==== Raw data

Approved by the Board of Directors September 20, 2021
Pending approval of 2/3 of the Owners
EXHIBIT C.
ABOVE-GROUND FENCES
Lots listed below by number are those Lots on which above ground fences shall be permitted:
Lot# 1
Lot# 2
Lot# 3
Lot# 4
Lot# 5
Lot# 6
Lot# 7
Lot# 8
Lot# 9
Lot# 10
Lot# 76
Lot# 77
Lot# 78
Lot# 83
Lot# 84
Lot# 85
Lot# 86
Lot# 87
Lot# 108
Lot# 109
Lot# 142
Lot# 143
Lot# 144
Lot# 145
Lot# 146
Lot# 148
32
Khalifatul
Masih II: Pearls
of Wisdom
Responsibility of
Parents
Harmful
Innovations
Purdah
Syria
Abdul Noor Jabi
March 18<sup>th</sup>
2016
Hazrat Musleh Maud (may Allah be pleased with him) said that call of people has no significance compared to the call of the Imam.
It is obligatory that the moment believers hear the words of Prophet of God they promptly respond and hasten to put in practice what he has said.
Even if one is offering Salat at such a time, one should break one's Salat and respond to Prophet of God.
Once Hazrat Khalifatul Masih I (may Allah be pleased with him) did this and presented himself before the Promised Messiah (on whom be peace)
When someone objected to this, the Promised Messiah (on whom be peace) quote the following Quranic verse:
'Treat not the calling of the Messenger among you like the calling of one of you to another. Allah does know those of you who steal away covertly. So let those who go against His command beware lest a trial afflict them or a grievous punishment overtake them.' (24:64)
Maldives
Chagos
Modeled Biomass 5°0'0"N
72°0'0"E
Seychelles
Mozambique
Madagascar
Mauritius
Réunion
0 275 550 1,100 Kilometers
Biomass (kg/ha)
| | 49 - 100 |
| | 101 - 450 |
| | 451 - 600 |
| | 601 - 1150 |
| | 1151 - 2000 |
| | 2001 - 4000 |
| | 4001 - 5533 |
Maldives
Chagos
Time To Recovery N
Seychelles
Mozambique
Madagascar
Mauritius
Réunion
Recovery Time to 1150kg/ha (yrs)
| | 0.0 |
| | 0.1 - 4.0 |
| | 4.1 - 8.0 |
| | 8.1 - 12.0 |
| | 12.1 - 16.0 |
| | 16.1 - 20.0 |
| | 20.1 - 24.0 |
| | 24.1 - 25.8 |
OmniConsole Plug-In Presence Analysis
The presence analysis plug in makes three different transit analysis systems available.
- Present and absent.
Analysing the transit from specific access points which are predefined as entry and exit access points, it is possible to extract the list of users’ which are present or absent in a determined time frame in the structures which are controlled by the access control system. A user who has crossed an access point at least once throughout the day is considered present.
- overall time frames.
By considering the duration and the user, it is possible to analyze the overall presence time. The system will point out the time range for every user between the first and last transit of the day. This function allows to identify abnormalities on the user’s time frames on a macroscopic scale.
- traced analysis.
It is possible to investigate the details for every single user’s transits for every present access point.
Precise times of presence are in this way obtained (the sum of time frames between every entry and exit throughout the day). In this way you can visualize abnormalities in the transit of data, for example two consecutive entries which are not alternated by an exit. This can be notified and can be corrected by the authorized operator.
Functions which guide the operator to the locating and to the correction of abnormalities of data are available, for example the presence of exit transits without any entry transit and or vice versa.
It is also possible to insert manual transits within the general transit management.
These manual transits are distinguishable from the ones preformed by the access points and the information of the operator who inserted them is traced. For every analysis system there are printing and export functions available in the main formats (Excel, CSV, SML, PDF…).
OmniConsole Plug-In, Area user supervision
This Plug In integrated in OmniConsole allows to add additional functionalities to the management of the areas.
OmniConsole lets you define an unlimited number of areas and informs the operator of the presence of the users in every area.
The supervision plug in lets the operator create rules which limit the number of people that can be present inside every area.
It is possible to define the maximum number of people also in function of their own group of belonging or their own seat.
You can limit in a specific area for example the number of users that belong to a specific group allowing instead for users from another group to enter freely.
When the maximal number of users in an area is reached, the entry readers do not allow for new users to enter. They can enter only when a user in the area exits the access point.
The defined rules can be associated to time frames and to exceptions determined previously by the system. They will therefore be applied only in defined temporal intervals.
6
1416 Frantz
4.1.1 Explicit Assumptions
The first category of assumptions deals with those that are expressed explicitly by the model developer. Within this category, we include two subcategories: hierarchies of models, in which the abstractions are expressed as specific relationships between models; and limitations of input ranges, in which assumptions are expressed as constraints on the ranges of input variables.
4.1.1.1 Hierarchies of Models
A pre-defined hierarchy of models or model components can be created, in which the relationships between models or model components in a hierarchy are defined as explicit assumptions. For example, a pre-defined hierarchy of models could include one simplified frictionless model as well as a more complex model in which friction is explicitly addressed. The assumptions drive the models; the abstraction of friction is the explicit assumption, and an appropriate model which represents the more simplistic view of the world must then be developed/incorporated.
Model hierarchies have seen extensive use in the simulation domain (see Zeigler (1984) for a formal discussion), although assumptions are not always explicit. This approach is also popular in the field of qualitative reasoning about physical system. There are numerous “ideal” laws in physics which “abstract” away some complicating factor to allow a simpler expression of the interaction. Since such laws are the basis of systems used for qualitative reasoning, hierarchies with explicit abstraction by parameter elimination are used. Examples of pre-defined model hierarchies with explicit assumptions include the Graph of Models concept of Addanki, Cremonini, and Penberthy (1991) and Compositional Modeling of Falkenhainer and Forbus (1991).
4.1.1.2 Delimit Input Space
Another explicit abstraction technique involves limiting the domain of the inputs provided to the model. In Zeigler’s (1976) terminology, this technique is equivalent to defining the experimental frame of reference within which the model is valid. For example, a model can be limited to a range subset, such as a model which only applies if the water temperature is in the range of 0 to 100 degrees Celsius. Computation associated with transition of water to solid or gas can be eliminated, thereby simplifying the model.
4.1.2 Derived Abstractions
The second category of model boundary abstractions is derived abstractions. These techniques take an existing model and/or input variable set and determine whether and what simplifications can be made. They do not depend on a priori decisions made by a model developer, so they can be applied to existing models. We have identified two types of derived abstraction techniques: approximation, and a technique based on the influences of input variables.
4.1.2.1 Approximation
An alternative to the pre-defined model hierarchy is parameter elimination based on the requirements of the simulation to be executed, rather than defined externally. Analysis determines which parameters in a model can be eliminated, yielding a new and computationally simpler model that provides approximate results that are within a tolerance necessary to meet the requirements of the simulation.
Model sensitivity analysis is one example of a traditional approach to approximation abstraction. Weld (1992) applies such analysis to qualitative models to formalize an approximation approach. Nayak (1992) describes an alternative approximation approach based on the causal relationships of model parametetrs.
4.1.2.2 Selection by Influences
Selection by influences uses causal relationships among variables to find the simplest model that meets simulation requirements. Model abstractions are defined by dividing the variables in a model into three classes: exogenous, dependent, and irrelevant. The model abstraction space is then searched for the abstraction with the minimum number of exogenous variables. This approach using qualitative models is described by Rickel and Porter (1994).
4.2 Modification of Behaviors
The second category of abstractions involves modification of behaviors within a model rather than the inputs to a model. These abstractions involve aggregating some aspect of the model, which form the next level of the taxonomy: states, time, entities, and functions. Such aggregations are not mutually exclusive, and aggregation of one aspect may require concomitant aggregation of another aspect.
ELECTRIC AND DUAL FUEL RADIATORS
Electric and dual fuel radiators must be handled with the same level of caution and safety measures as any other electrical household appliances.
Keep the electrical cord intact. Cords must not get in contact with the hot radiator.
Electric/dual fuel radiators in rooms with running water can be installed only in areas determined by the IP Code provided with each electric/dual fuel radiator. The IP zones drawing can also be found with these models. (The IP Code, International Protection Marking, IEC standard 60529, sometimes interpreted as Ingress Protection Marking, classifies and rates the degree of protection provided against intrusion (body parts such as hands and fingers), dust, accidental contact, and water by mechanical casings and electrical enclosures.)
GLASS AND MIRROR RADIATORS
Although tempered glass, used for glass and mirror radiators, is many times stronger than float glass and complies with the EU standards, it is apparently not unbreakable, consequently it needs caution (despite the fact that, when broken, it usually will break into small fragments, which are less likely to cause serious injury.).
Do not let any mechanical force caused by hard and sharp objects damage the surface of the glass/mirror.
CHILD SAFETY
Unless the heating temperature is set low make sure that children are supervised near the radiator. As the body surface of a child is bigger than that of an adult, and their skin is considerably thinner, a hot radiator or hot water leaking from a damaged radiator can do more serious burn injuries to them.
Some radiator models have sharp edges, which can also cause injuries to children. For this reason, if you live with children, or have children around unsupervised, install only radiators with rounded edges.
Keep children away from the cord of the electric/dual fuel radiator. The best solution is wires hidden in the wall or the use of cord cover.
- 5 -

========

Could you report how many lines of the entries include the word "lets"? Only the number is needed.

2